Based on the first pics I think the first couple were repairable. Some minwax wood hardener followed by bondo, primer and paint should do the trick. The long one by the pool would ideally be replaced but could be repaired...then perhaps wrap it to keep it from getting worse.

You could replace some sections but I think once you got into it your end up doing all of it. They look very weathered to me, minor dry rot on the first pics...but only you know for sure, the pics are not giving us the full picture.


----------



## RoofingTrades (Apr 20, 2014)

Wow, this thread has some trash talk. I'm not going to argue with other contractors on this site, I have my own ways and I backup my work. And on top of that I'd be more than willing to provide pictures before, during and after regarding repairs like this.

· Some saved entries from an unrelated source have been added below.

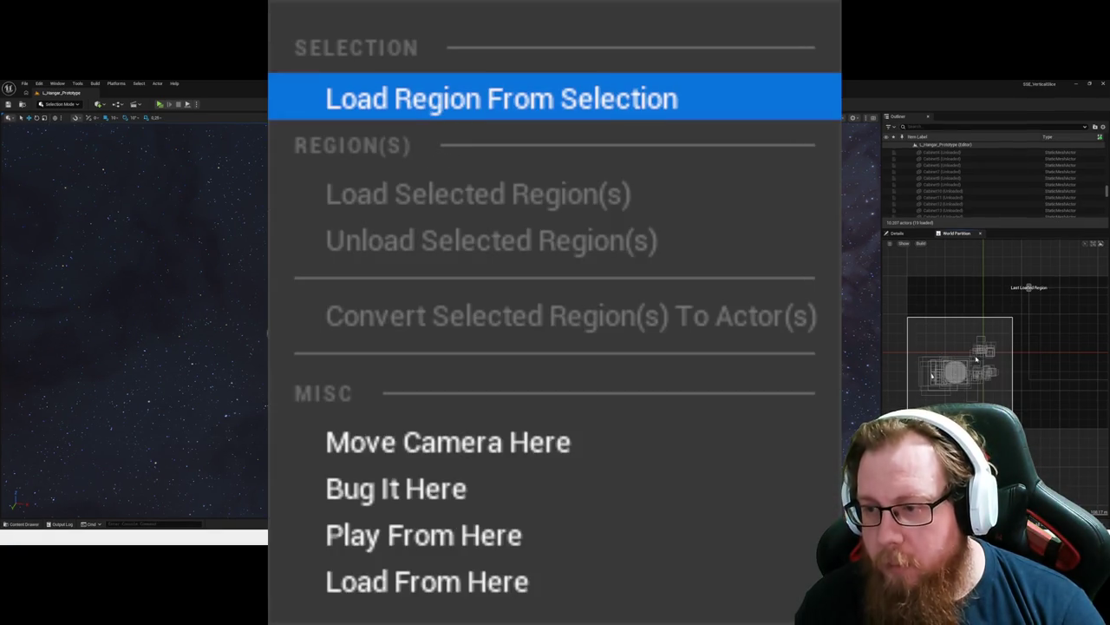
click(977, 358)
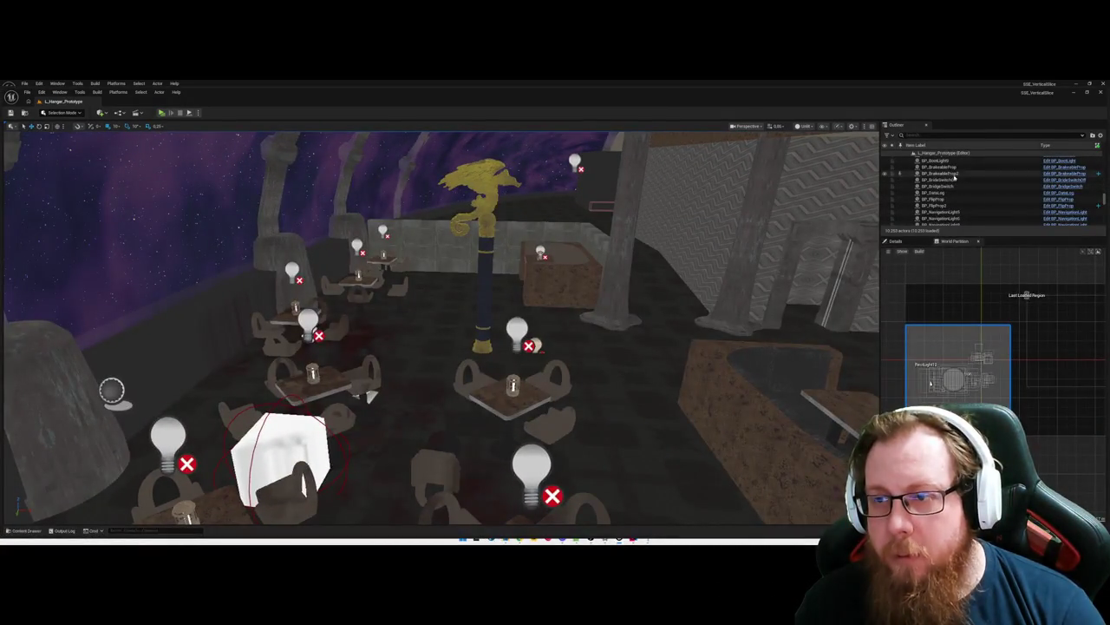
Step: Fly from the breakable cube through the corridor into the tree room and select the SKM_PickUpRepairTool sequence
click(941, 174)
mouse_move(463, 345)
mouse_down()
mouse_move(477, 382)
mouse_move(460, 382)
mouse_move(457, 359)
mouse_up()
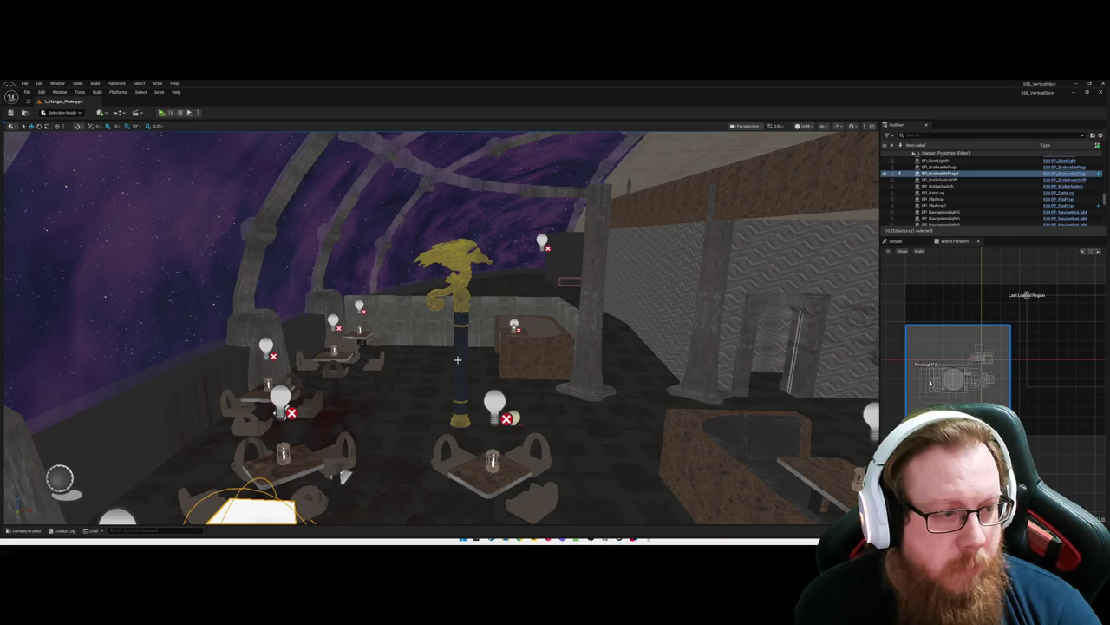
drag(588, 373, 737, 375)
click(899, 242)
mouse_move(521, 391)
mouse_down()
mouse_move(482, 338)
mouse_move(469, 286)
mouse_up()
mouse_move(489, 494)
mouse_down()
mouse_move(481, 425)
mouse_move(495, 399)
mouse_up()
drag(469, 331, 498, 321)
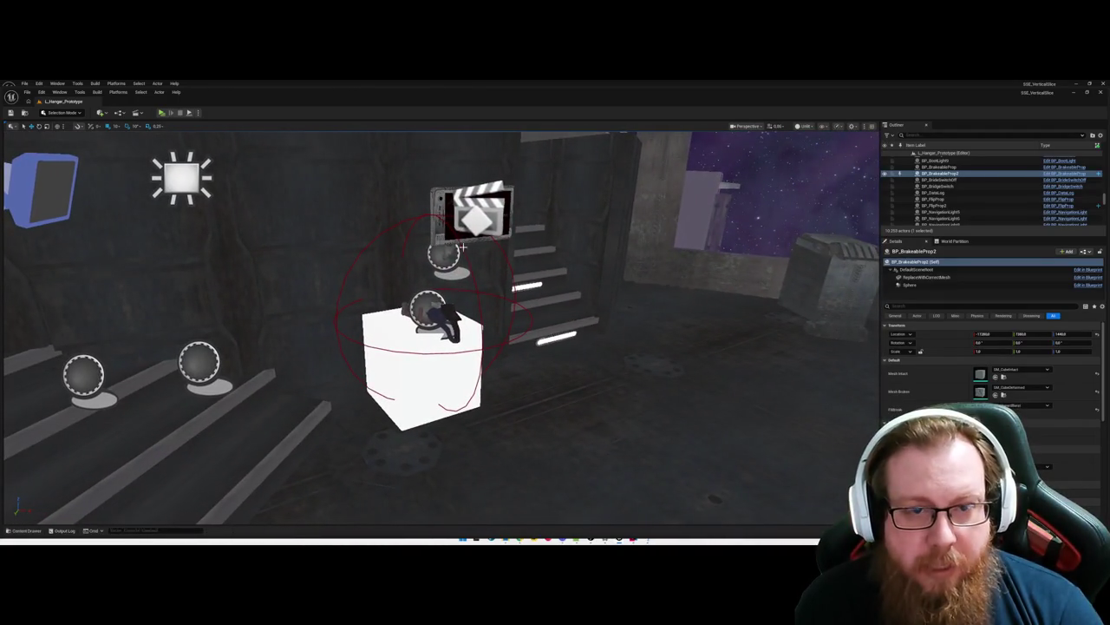
click(462, 247)
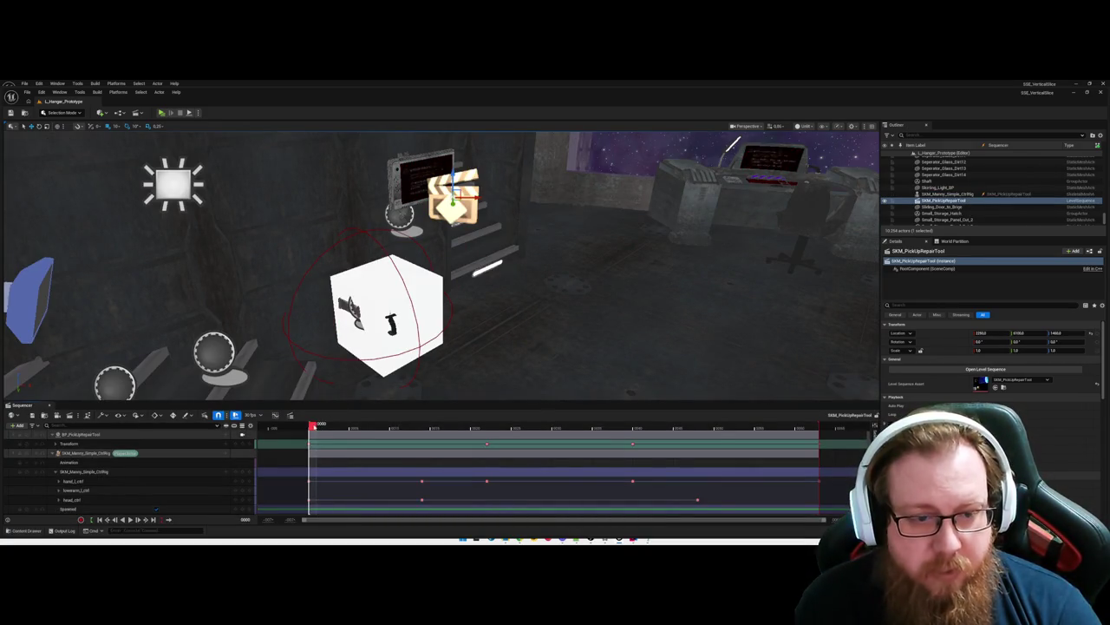
Step: Scrub the pickup animation back to frame 0 and frame BP_PickUpRepairTool in the viewport
mouse_move(315, 425)
mouse_down()
mouse_move(425, 425)
mouse_move(328, 427)
mouse_up()
scroll(103, 479, down, 1)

Something like what has been posted is extremely common amongst flat roofs. The metal flashing that you see on the perimeter of the low slope area is called "cap flashing" or "perimeter flashing" depending on the contractor you're speaking to. While in some cases minor damage can be covered up with caulking and painted over, I recommend full replacement of the fascia. I'm not trying to promote myself, my business or my practise but I would only give the customer the option of replacing the entire length of fascia that has been damaged and replacing the cap flashing as well. 

Opt for custom made cap flashing that has a "kickout" or a hemmed lip that allows water to drip away from the fascia. I recommend a minimum thickness of 26-gauge flashing with a height that will cover the entire fascia. Therefore you will never need to repaint your fascia every couple of years. I have this on my own home, although not particularly a flat roof it serves the same purpose.


----------